Dr. Ryan O’Connell is Assistant Professor at the University of Utah in the Department of Pathology. His postdoctoral studies were performed in David Baltimore’s laboratory at the California Institute of Technology where he began working in the area of microRNAs following his graduate training in Immunology at UCLA (mentored by Genhong Cheng). His research has since been focused on studying the roles of microRNAs in regulating both physiological and pathological hematopoietic development in mammals, with a focus on inflammation and cancer. His work, which has led to the publication of many high impact primary research manuscripts and several review articles on this topic, and has contributed significantly to our current understanding of the importance of microRNAs during the development, function and transformation of immune cells. Since moving to the University of Utah in August of 2011, he has established his own independent laboratory in the Division of Microbiology and Immunology (within the Department of Pathology). His lab continues to make important discoveries in this field, and is currently funded by multiple external grants, including an NIH New Innovator award.
Dr. Ennio Tasciotti, Houston Methodist Research Institute
“Targeting inflammation and tuning the immune response using biomimetic nanomaterials”
After receiving M.Sc. degrees in Biological Sciences and Molecular Biology in 2000 and his Ph.D. in Molecular Medicine in 2005 from the internationally acclaimed Scuola Normale Superioire in Pisa, Italy, Dr. Ennio Tasciotti moved to the Department of Biomedical Engineering at the University of Texas and laid the groundwork for two nanotechnology platforms: protein nanochips for early disease detection and multistage nanoporous silicon particles for targeted therapeutic delivery (selected as one of the “Five big ideas for nanotechnology” by Nature Medicine in 2008). While working in the Department of Nanomedicine at University of Texas Medical School, he conceived and coordinated the DARPA-funded research project “BioNanoScaffold for post-traumatic osteo-regeneration” to develop multifunctional biomaterials that provide immediate mechanical stabilization to bone fractures and promote bone tissue regeneration. In 2010, he joined Houston Methodist Research Institute, where he serves as Co-Chair of the Department of Nanomedicine, Director of the Center for Biomimetic Medicine, and Director of the Surgical Advanced Technology Laboratory. Dr. Tasciotti directs a large research operation, with 30 research staff and trainees involved in developing innovative nanotechnology and drug delivery platforms, as well as regenerative medicine biomaterials. He published more than 80 peer reviewed research papers, he is an inventor on 6 U.S. patents, serves as reviewer for more than 30 scientific journals, he regularly participates in DoD and NIH study sections and has been invited to speak at more than 100 international meetings.
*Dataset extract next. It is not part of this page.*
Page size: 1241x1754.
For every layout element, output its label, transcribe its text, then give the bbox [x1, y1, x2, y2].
Poster Competition and Reception
The afternoon included the NPOD Annual Graduate Student and Postdoctoral Fellow Poster Competition and reception giving young researchers an opportunity to present their work as well as exchange ideas and visit with the speakers. The competition this year included 22 research posters that represented 11 different laboratories and multiple departments at UNL. Posters were judged by four faculty investigators. Judging criteria included the overall presentation of the research, content, oral explanation, and scientific merit. The top three posters were selected and the winners received a framed “Research Award” certificate along with a $150 cash prize. Congratulations and thank you to all who participated!
Funding for this retreat has been provided by generous support through the National Institute Of General Medical Sciences of the National Institutes of Health under Award Number P20GM104320.